Here's a top level view of the Imagine architecture:
In the problem we're looking at, we begin with a stream of prepped triangles in the stream register file. The triangles are streamed through the ALU clusters, generating a stream of output pixels, which are written back to the SRF as they are produced. So all that's important for this problem is the stream register file, the microcontroller, and in particular the ALU clusters.
Note the clusters are all controlled by the same microcontroller in SIMD fashion. There are 8 clusters, so at any time, 8 triangles are processed at the same time.

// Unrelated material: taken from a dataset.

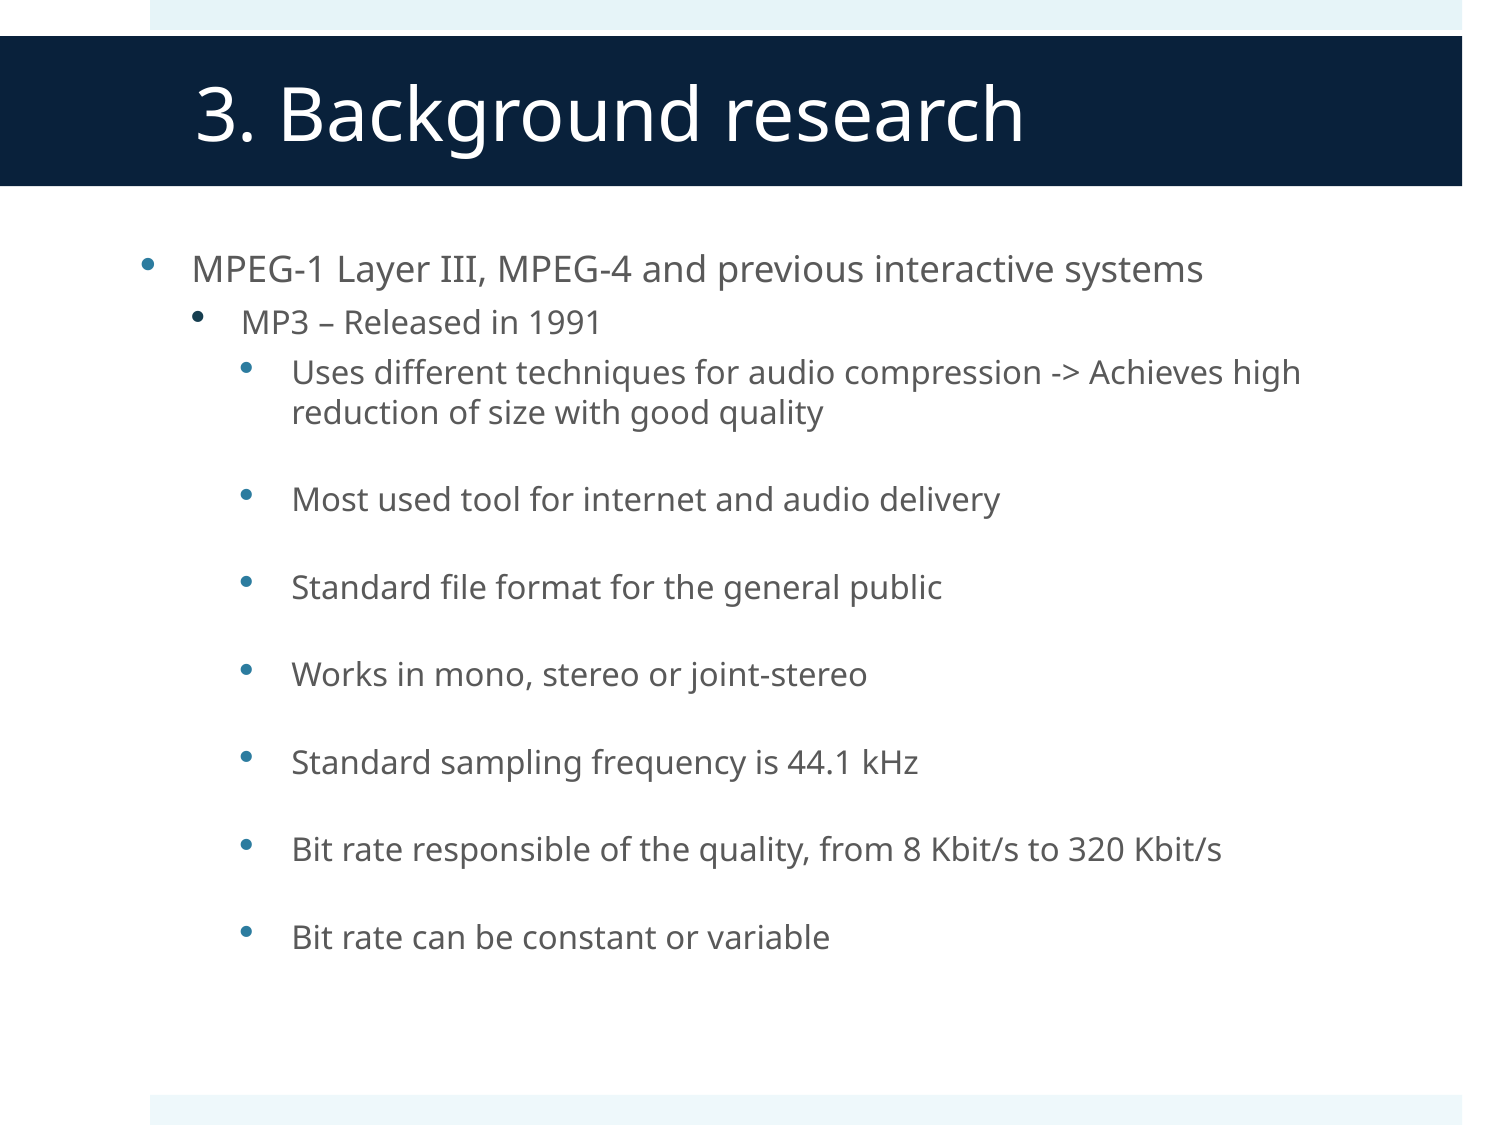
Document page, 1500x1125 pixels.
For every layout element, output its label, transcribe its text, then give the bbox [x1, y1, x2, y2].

list MPEG-1 Layer III, MPEG-4 and previous interactive systems MP3 – Released in 1991 Uses different techniques for audio compression -> Achieves high reduction of size with good quality Most used tool for internet and audio delivery Standard file format for the general public Works in mono, stereo or joint-stereo Standard sampling frequency is 44.1 kHz Bit rate responsible of the quality, from 8 Kbit/s to 320 Kbit/s Bit rate can be constant or variable [126, 238, 1407, 972]
title 3. Background research [0, 36, 1463, 187]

Each of the 8 clusters has 3 adders (which do both integer and floating-point adds, subtracts, and logical ops); 2 multipliers (both integer and floating point); and a divide/square root unit (both an integer and floating-point divide). There's also a scratchpad register file (256 entries - used for local array lookups) and a communication unit used for sending and receiving values to other clusters. Except for the divide/square root unit, each of these functional units is fully pipelined and can issue one operation per cycle.
Clusters are VLIW controlled with one important difference: instead of one giant register file feeding all functional units, each register file input is fed by its own private register file (usually 16 entries per RF). In this way we avoid the huge area, power, and delay cost associated with large multiported register files.
Instead, outputs of functional units must be switched through the cluster switch. Scheduling this switch is not a task which should be done by hand, so writing straight machine code for complex kernels is not tractable. Instead, we write them in C++ and allow a kernel scheduler to schedule the functional operations and the associated communications.